Antibodies, small proteins produced by the immune system, can attach to specific parts of a virus to neutralize it. As scientists continue to battle SARS-CoV-2, the virus that causes Covid-19, one possible weapon is a synthetic antibody that binds with the virus’ spike proteins to prevent the virus from entering a human cell.
To develop a successful synthetic antibody, researchers must understand exactly how that attachment will happen. Proteins, with lumpy 3D structures containing many folds, can stick together in millions of combinations, so finding the right protein complex among almost countless candidates is extremely time-consuming.
To streamline the process, MIT researchers created a machine-learning model that can directly predict the complex that will form when two proteins bind together. Their technique is between 80 and 500 times faster than state-of-the-art software methods, and often predicts protein structures that are closer to actual structures that have been observed experimentally.
This technique could help scientists better understand some biological processes that involve protein interactions, like DNA replication and repair; it could also speed up the process of developing new medicines.
“Deep learning is very good at capturing interactions between different proteins that are otherwise difficult for chemists or biologists to write experimentally. Some of these interactions are very complicated, and people haven’t found good ways to express them. This deep-learning model can learn these types of interactions from data,” says Octavian-Eugen Ganea, a postdoc in the MIT Computer Science and Artificial Intelligence Laboratory (CSAIL) and co-lead author of the paper.
Ganea’s co-lead author is Xinyuan Huang, a graduate student at ETH Zurich. MIT co-authors include Regina Barzilay, the School of Engineering Distinguished Professor for AI and Health in CSAIL, and Tommi Jaakkola, the Thomas Siebel Professor of Electrical Engineering in CSAIL and a member of the Institute for Data, Systems, and Society. The research will be presented at the International Conference on Learning Representations.
The model the researchers developed, called Equidock, focuses on rigid body docking — which occurs when two proteins attach by rotating or translating in 3D space, but their shapes don’t squeeze or bend.
The model takes the 3D structures of two proteins and converts those structures into 3D graphs that can be processed by the neural network. Proteins are formed from chains of amino acids, and each of those amino acids is represented by a node in the graph.
The researchers incorporated geometric knowledge into the model, so it understands how objects can change if they are rotated or translated in 3D space. The model also has mathematical knowledge built in that ensures the proteins always attach in the same way, no matter where they exist in 3D space. This is how proteins dock in the human body.
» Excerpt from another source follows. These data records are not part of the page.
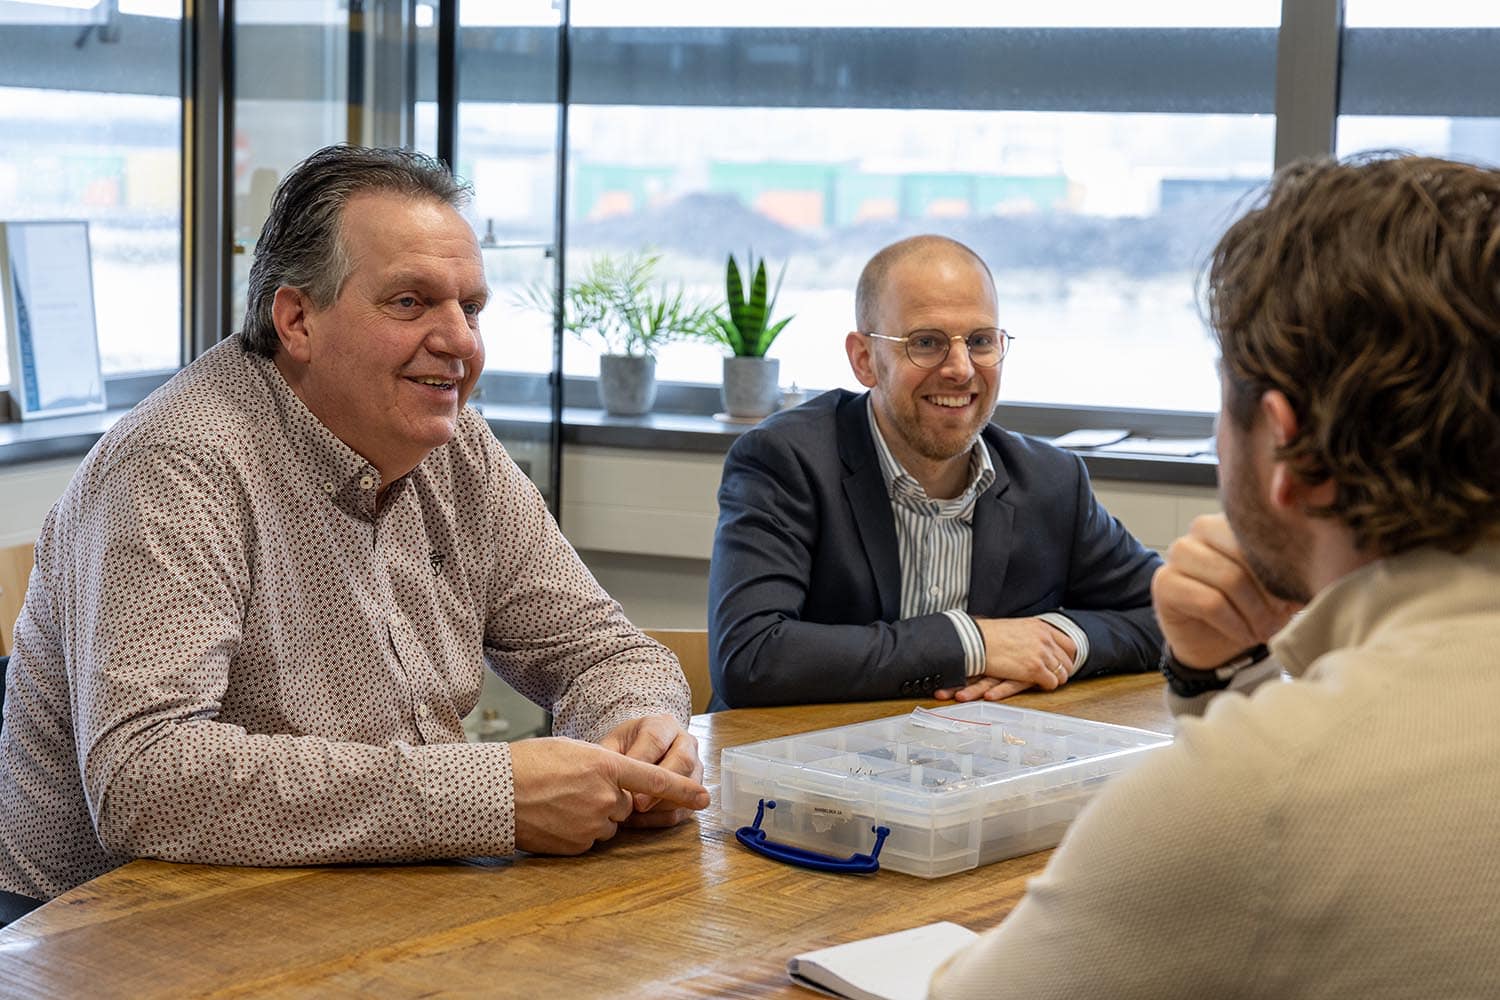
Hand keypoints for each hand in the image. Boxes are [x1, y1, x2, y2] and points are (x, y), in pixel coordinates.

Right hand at [509, 737, 708, 853]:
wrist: (494, 792)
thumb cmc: (529, 763)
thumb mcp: (572, 750)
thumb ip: (603, 766)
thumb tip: (616, 784)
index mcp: (606, 766)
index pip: (654, 780)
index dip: (682, 790)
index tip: (704, 798)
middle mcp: (605, 798)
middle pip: (626, 804)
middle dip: (609, 798)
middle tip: (573, 787)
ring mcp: (592, 824)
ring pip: (608, 823)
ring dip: (593, 815)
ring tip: (559, 802)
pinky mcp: (577, 846)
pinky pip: (590, 840)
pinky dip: (577, 831)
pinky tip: (554, 819)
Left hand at [598, 715, 704, 826]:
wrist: (640, 752)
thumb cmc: (625, 748)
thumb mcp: (613, 745)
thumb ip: (609, 759)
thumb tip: (607, 780)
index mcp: (663, 725)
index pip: (656, 740)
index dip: (642, 762)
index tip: (626, 781)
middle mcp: (685, 742)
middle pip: (683, 761)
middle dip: (660, 786)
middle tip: (637, 804)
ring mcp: (695, 765)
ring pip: (690, 784)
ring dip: (662, 803)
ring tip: (635, 813)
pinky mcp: (694, 790)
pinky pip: (685, 808)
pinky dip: (662, 817)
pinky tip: (640, 820)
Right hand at [934, 617, 1075, 700]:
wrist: (976, 641)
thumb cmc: (988, 635)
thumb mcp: (1016, 627)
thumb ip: (1030, 634)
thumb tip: (1032, 640)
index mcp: (1041, 627)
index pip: (1069, 644)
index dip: (1067, 657)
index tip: (1063, 663)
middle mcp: (1045, 639)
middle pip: (1068, 661)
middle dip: (1063, 671)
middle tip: (1055, 676)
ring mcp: (1041, 654)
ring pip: (1062, 674)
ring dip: (1054, 679)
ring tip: (1044, 682)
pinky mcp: (1034, 669)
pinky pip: (1051, 683)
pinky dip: (1047, 686)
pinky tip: (1037, 685)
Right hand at [1151, 514, 1301, 667]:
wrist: (1219, 644)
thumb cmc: (1253, 608)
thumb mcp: (1282, 586)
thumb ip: (1296, 567)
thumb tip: (1329, 559)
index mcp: (1232, 521)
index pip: (1262, 532)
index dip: (1282, 567)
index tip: (1295, 595)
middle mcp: (1200, 531)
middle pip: (1245, 554)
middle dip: (1269, 592)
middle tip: (1280, 616)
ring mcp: (1178, 554)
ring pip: (1228, 578)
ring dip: (1253, 611)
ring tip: (1263, 629)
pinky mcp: (1164, 583)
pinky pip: (1208, 601)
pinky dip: (1234, 623)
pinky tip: (1244, 634)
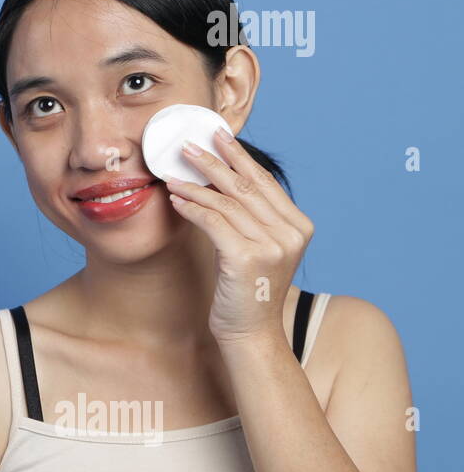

Using this information, the machine-learning system identifies atoms of the two proteins that are most likely to interact and form chemical reactions, known as binding-pocket points. Then it uses these points to place the two proteins together into a complex.
“If we can understand from the proteins which individual parts are likely to be these binding pocket points, then that will capture all the information we need to place the two proteins together. Assuming we can find these two sets of points, then we can just find out how to rotate and translate the proteins so one set matches the other set,” Ganea explains.
One of the biggest challenges of building this model was overcoming the lack of training data. Because so little experimental 3D data for proteins exist, it was especially important to incorporate geometric knowledge into Equidock, Ganea says. Without those geometric constraints, the model might pick up false correlations in the dataset.
Seconds vs. hours
Once the model was trained, the researchers compared it to four software methods. Equidock is able to predict the final protein complex after only one to five seconds. All the baselines took much longer, from between 10 minutes to an hour or more.
In quality measures, which calculate how closely the predicted protein complex matches the actual protein complex, Equidock was often comparable with the baselines, but it sometimes underperformed them.
“We are still lagging behind one of the baselines. Our method can still be improved, and it can still be useful. It could be used in a very large virtual screening where we want to understand how thousands of proteins can interact and form complexes. Our method could be used to generate an initial set of candidates very fast, and then these could be fine-tuned with some of the more accurate, but slower, traditional methods,” he says.
In addition to using this method with traditional models, the team wants to incorporate specific atomic interactions into Equidock so it can make more accurate predictions. For instance, sometimes atoms in proteins will attach through hydrophobic interactions, which involve water molecules.
Their technique could also be applied to the development of small, drug-like molecules, Ganea says. These molecules bind with protein surfaces in specific ways, so rapidly determining how that attachment occurs could shorten the drug development timeline.
In the future, they plan to enhance Equidock so it can make predictions for flexible protein docking. The biggest hurdle there is a lack of data for training, so Ganea and his colleagues are working to generate synthetic data they could use to improve the model.
This work was funded, in part, by the Machine Learning for Pharmaceutical Discovery and Synthesis consortium, the Swiss National Science Foundation, the Abdul Latif Jameel Clinic for Machine Learning in Health, the DTRA Discovery of Medical Countermeasures Against New and Emerging (DOMANE) threats program, and the DARPA Accelerated Molecular Discovery program.